Stefano Bruno, l’avvocato di Davide Paitoni, morto suicida in carcere oggi, ha parlato delle condizioni del suo assistito.
Si era macchiato di un delitto talmente atroce e crudele che la sua mente non ha retto le conseguenze psicologiche delle sue azioni. Questa la disamina basilare legata alla morte di Davide Paitoni, suicidatosi nel carcere di San Vittore oggi. Paitoni, l’1 gennaio, aveva ucciso il figlio Daniele, di soli 7 anni. Ma il rimorso e il senso di colpa ha schiacciato l’uomo a tal punto da causarne l’impossibilità di continuare a vivere. Queste le parole dell’avvocato di Davide Paitoni, Stefano Bruno, intervenuto poche ore dopo la morte del suo assistito all’AdnKronos.
Le parole del legale
“Se avessi immaginato che cosa aveva in mente, avrei in tutti i modi cercato di evitarlo”. Queste le parole di Stefano Bruno in merito alla morte del suo assistito. Paitoni “era in condizioni di grave sofferenza fisica, psichica e, secondo me, anche psichiatrica”. Ecco perché “avevo chiesto per lui una perizia, ma il giudice ha ritenuto di non disporla perché dalle modalità con cui è stato eseguito il delitto, ha desunto esservi una prova ‘tranquillizzante’ della sua capacità di intendere e di volere”. Anzi, “una perizia psichiatrica sarebbe stata anche dilatoria”.
Il problema del legale era la difficoltà di comunicazione con l’omicida: “Io parlavo, ma quando si cominciava ad entrare in argomento, lui andava in confusione, in depressione, in pianto; diceva di avere un buio, di non ricordare, di avere le idee confuse; straparlava. Diceva cose a volte con poco senso”. L’avvocato, inoltre, smentisce che l’uso abituale di Paitoni di alcool e droga avesse potuto contribuire al delitto.

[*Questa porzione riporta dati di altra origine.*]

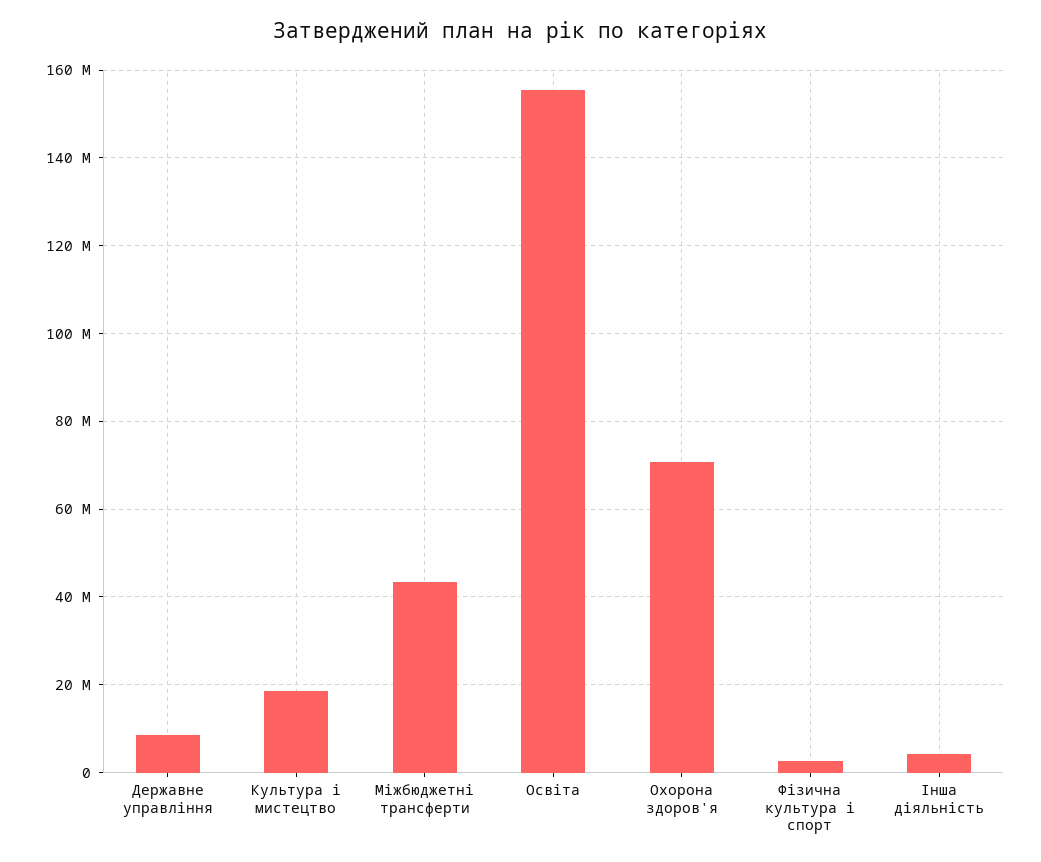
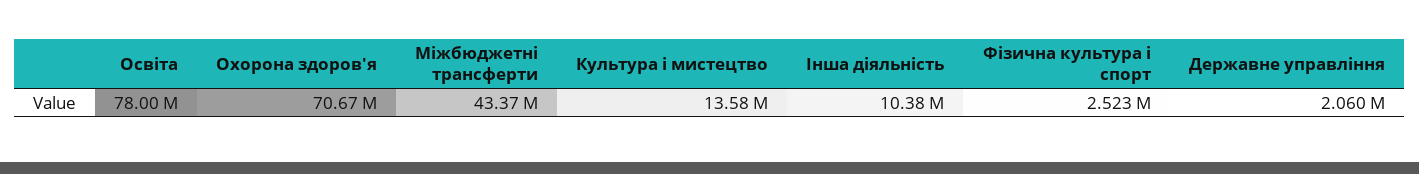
  {
-   "Державне управління": 8000000,
+   "Державне управління": 2060000,
-   "Культура i мистецтво": 18000000,
+   "Культура i мистецтво": 13580000,
    "Міжбюджетні трансферти": 43370000,
-   "Освіта": 156000000,
+   "Освіта": 78000000,
    "Охорона здоров'я": 70670000,
    "Фiзична культура i спорт": 2523000,
-   "Інша діяльність": 4000000
+   "Інша діяльність": 10380000
  }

“Lui aveva fatto uso sporadico, in gioventù, di cocaina per andare, ad esempio in discoteca; poi ne aveva recuperata una piccola quantità nel momento in cui era agli arresti domiciliari, o poco prima, ma non era affatto un tossicodipendente. Se poi fosse drogato nel momento in cui è avvenuto il delitto, non lo sapremo mai perché uno degli aspetti su cui ho cercato di far luce, come ho sempre detto, è che non riuscivo a parlare con lui. L’ho fatto visitare da una psicologa forense, che mi ha poi dato della documentazione sulla scorta della quale io ho chiesto la perizia psichiatrica“, ha concluso Bruno.